If you’ve never heard Mrs. Miller, at this point you may be wondering what exactly makes all this so mystifying. But that’s the thing: you’ve got to hear her. Miller sang in a relentless vibrato style, with little if any regard to tempo, a – shall we say – on-and-off relationship with melody, and a predilection for whistling whenever she felt a solo might be warranted. To call her musical presentation amateurish is to offend amateurs.
Other Mrs. Miller Titles You May Have Missed
(Hey kids! Collect ’em all!)
Had Mrs. Miller only cut a single, the joke would have been the joke, and that would have been that. But when her recorded debut, the perversely (and misleadingly) titled Mrs. Miller’s Greatest Hits, stormed the album charts to the #15 spot in 1966, music had entered Bizarro World. Her debut single, a cover of Petula Clark’s “Downtown” is an exemplar of her, er, style. It reached #82 on Billboard’s singles chart. Miller appeared on Hollywood Palace (crooning with no less a figure than Jimmy Durante!), sang at the Hollywood Bowl and even entertained(!) American troops serving in Vietnam(!!)
If all that wasn’t strange enough, Miller’s recording career continued unabated for a few more years. She released three(!!!) more albums — though not all on Capitol – before fading into obscurity. Years later when Rhino Records released its World’s Worst Records series, it had the good sense to feature Miller’s “Downtown” right alongside “Teenage Enema Nurses in Bondage” by Killer Pussy and the inspirational “Troggs Tapes.” Miller passed away in 1997 at the age of 89. That might have been the end to an odd story. Alas, it was not.
Recently the intrepid souls at Ship to Shore Media – home to rarities reissues by Tiny Tim, Paul Williams and others – discovered a cache of previously-unreleased recordings by the estimable Elva Miller. Perhaps these sessions were deemed not good enough for release back in the ’60s? Once can only wonder. As luck would have it, in this disaster of a year, it somehow seems fitting that we now have a previously unheard Christmas album from Mrs. Miller. A Christmas Gift from Mrs. Miller & Other Stocking Stuffers features our gal warbling soon-to-be-classic readings of “Rudolph the Red-Nosed Reindeer,” Silent Night,” “Santa Claus is Coming to Town” and five others.

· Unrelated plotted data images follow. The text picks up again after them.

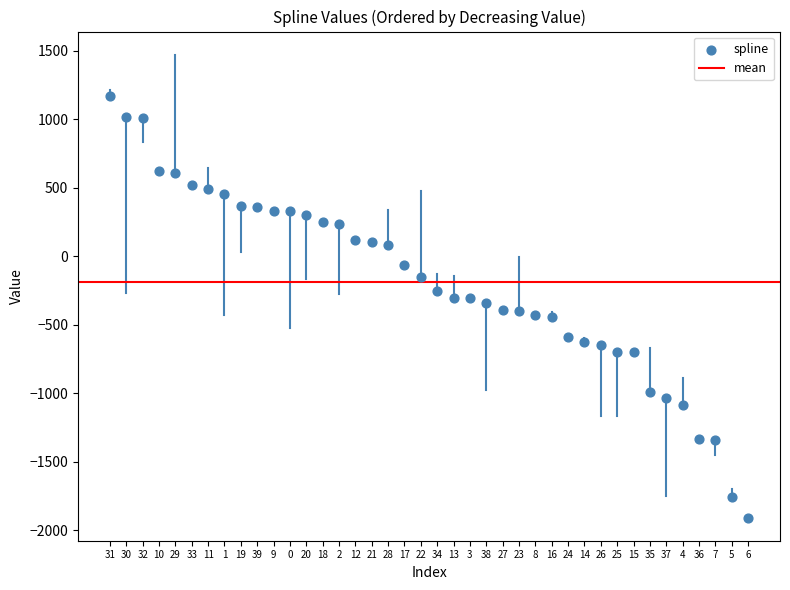

What is the range of Y values (max minus min)?

3073.9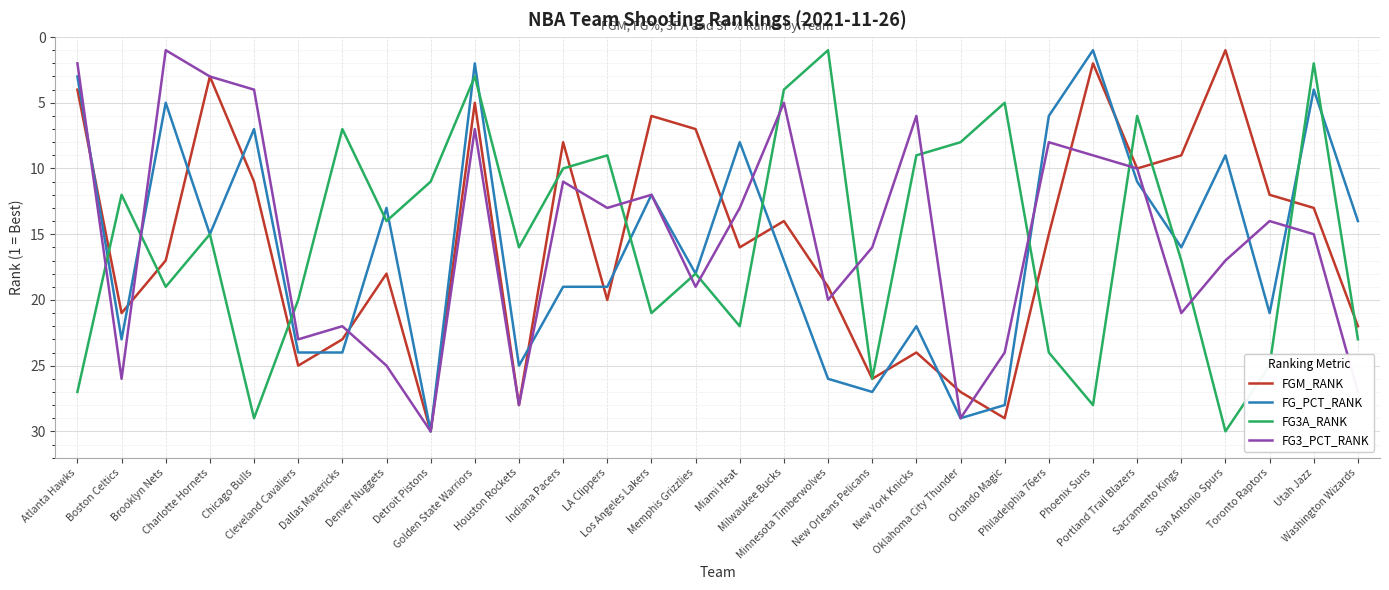

Which category has the lowest value in the FG3_PCT_RANK series?

Brooklyn Nets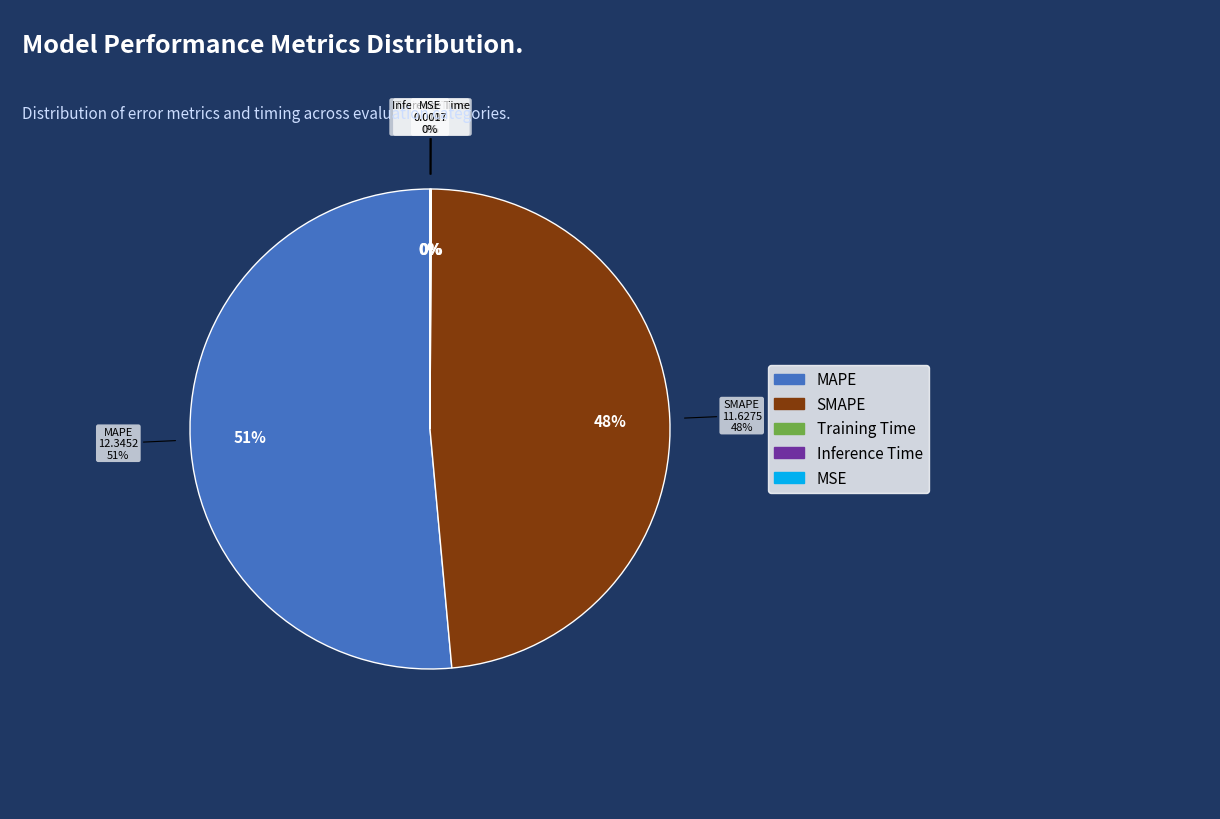

Count the number of slices in the pie.

5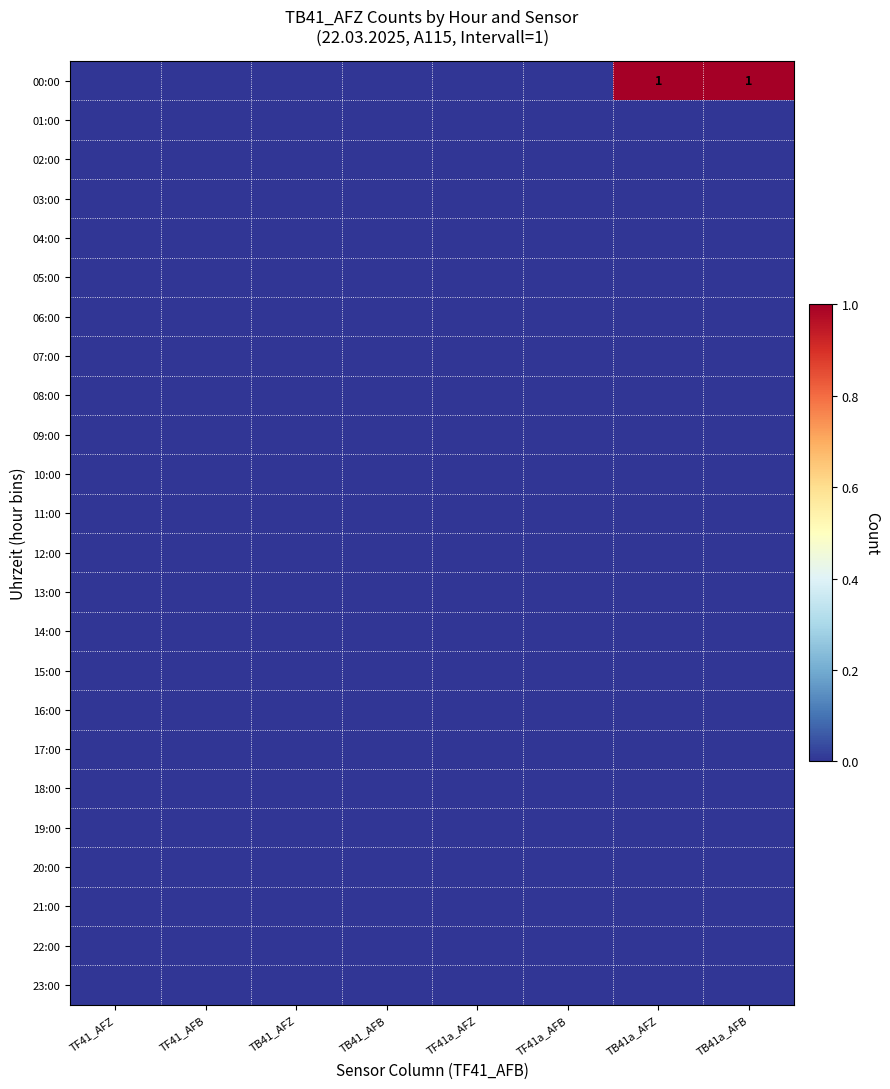

Which category has the lowest value in the 23:00 series?

TF41_AFZ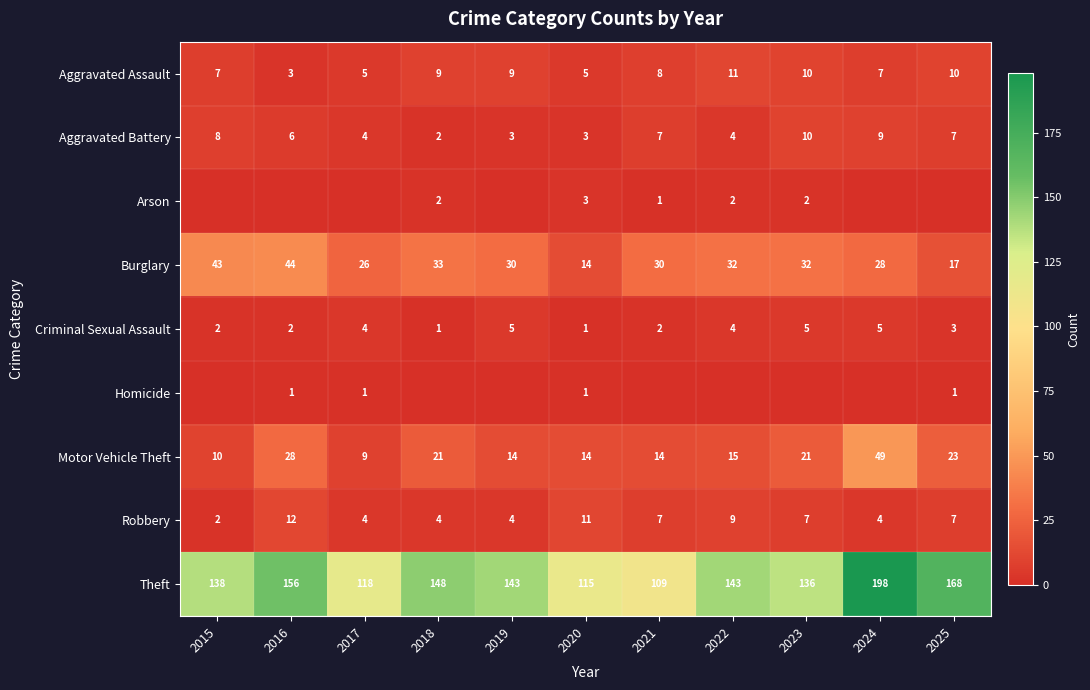

At which category does the chart reach its peak across all series?

2024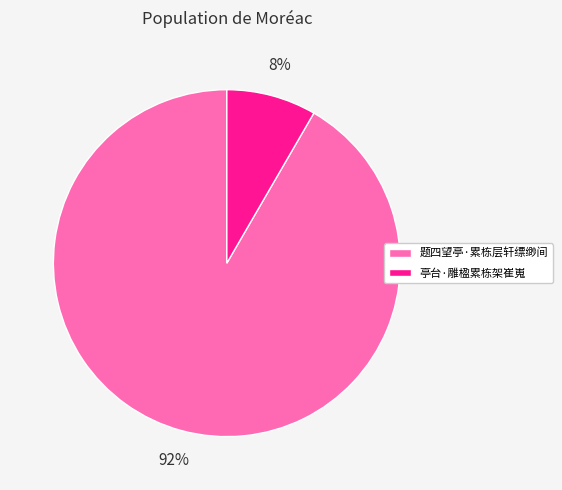

Between 亭台·雕楹累栋架崔嵬 and 题四望亭·累栋层轩缥缈间, which is larger?

题四望亭·累栋层轩缥缈间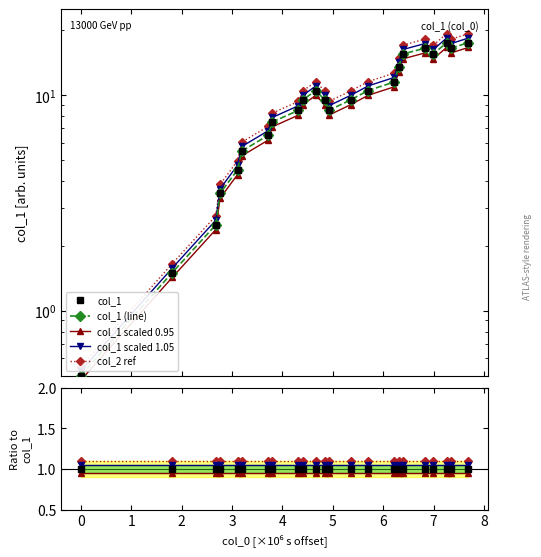

What is the sum of all values?

233.6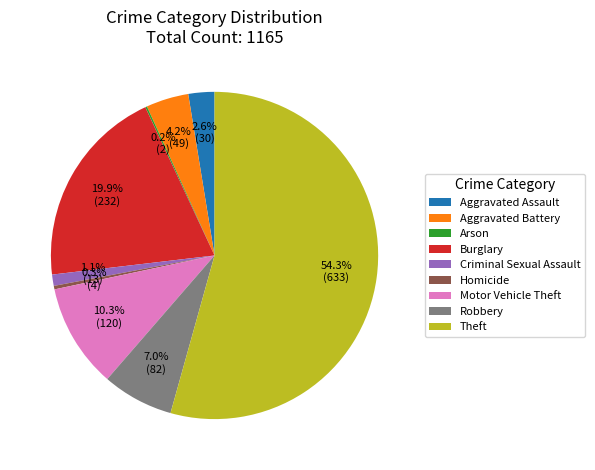

Between Aggravated Battery and Aggravated Assault, which is larger?

Aggravated Battery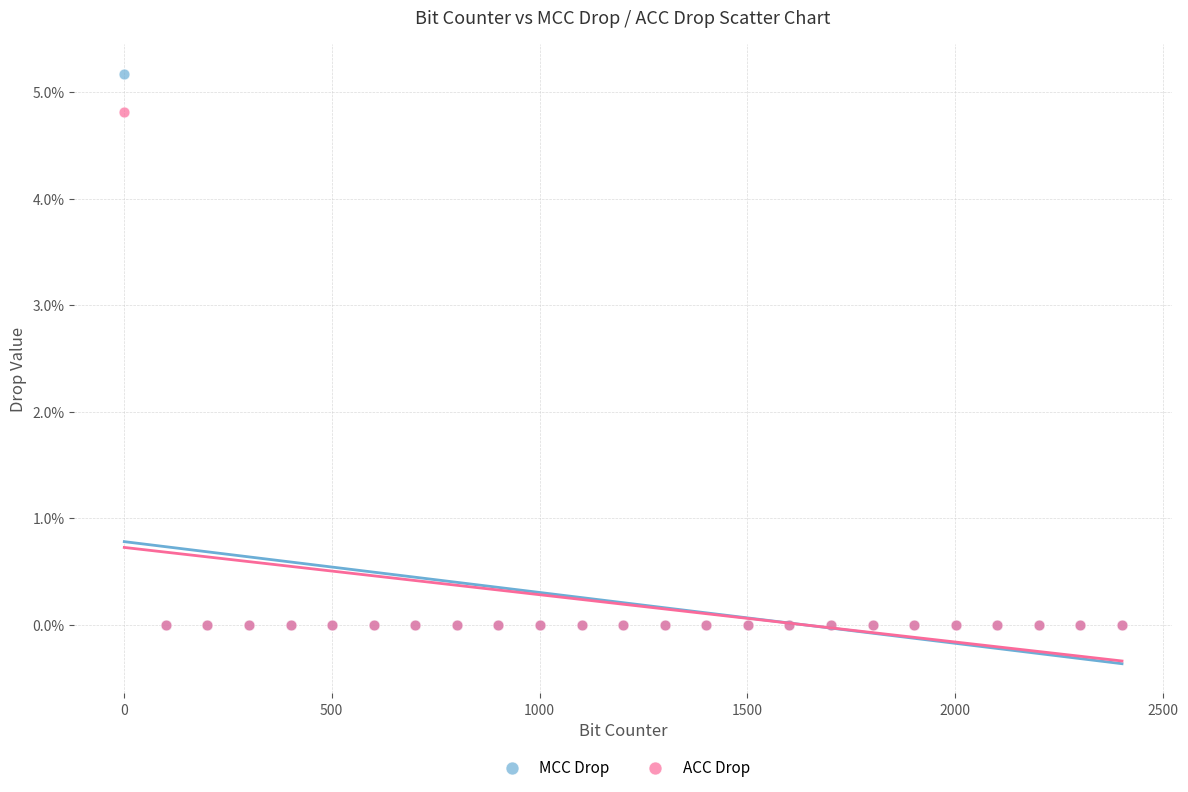

Which series contains the highest Y value?

MCC Drop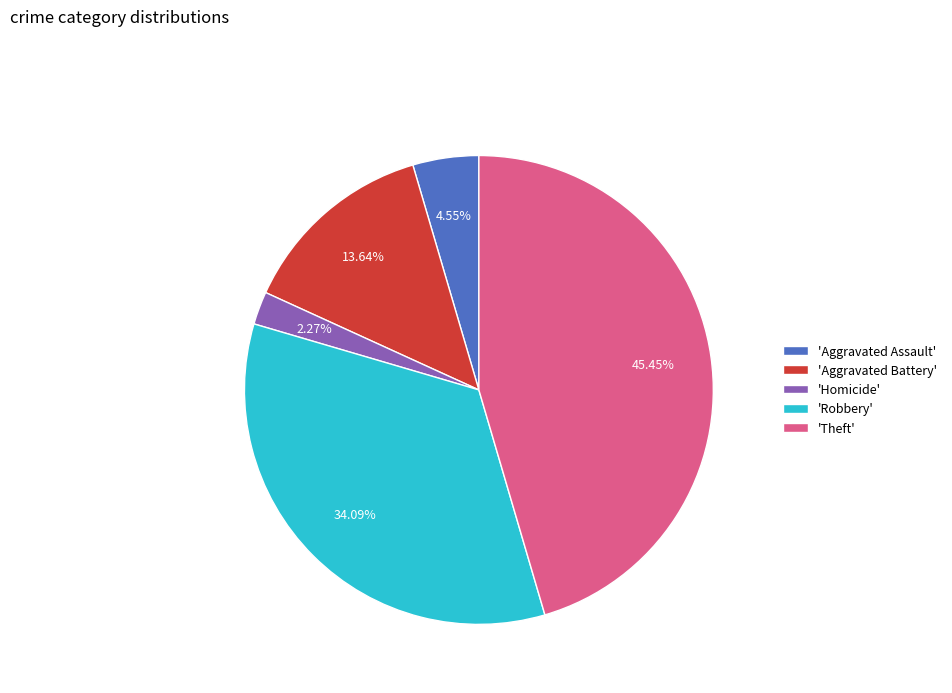

Does any single category account for the majority?

No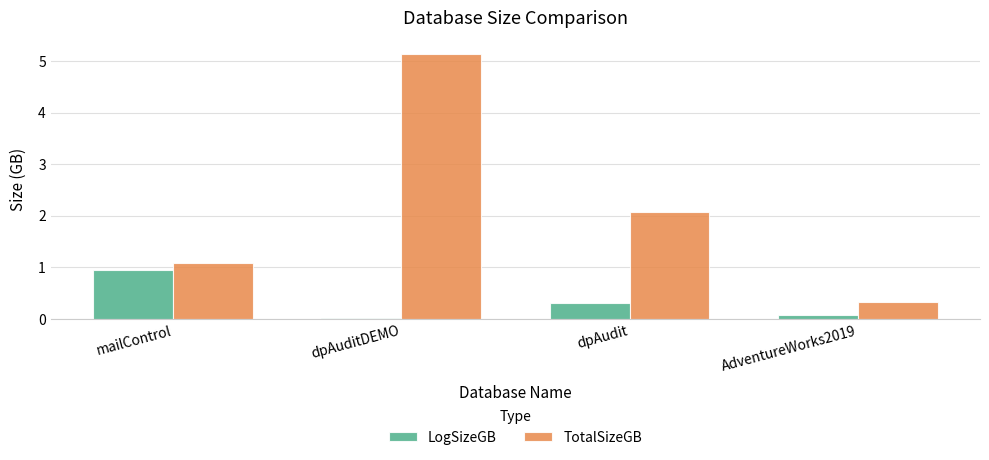

True or false: LogSizeGB has a value of 0.1 at AdventureWorks2019.

True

But wait! There’s more! A Christmas Gift from Mrs. Miller is a record for all seasons. The album includes nearly a dozen additional tracks, including the special-occasion tune “Happy Birthday” (though it’s dedicated to Owens) and a reading of Meredith Willson’s “Till There Was You,” originally heard in The Music Man. With its funeral parlor organ accompaniment, Miller’s cover will make you forget Shirley Jones and that McCartney fella. And “I Left My Heart in San Francisco” will do the same regarding Tony Bennett. Even more bizarrely, A Christmas Gift from Mrs. Miller features “She Had to Go and Lose it at the Astor,” with an arrangement worthy of Tommy Dorsey-era Frank Sinatra.
Making this curio even curiouser, the compilers have seen fit in many cases to include studio chatter, so listeners can thrill to the sounds of the recording engineer patiently guiding Mrs. Miller through multiple breakdowns before she, er, nails the take.
Appropriately enough, A Christmas Gift from Mrs. Miller is a vinyl-only release. Buy it for someone you love this holiday season.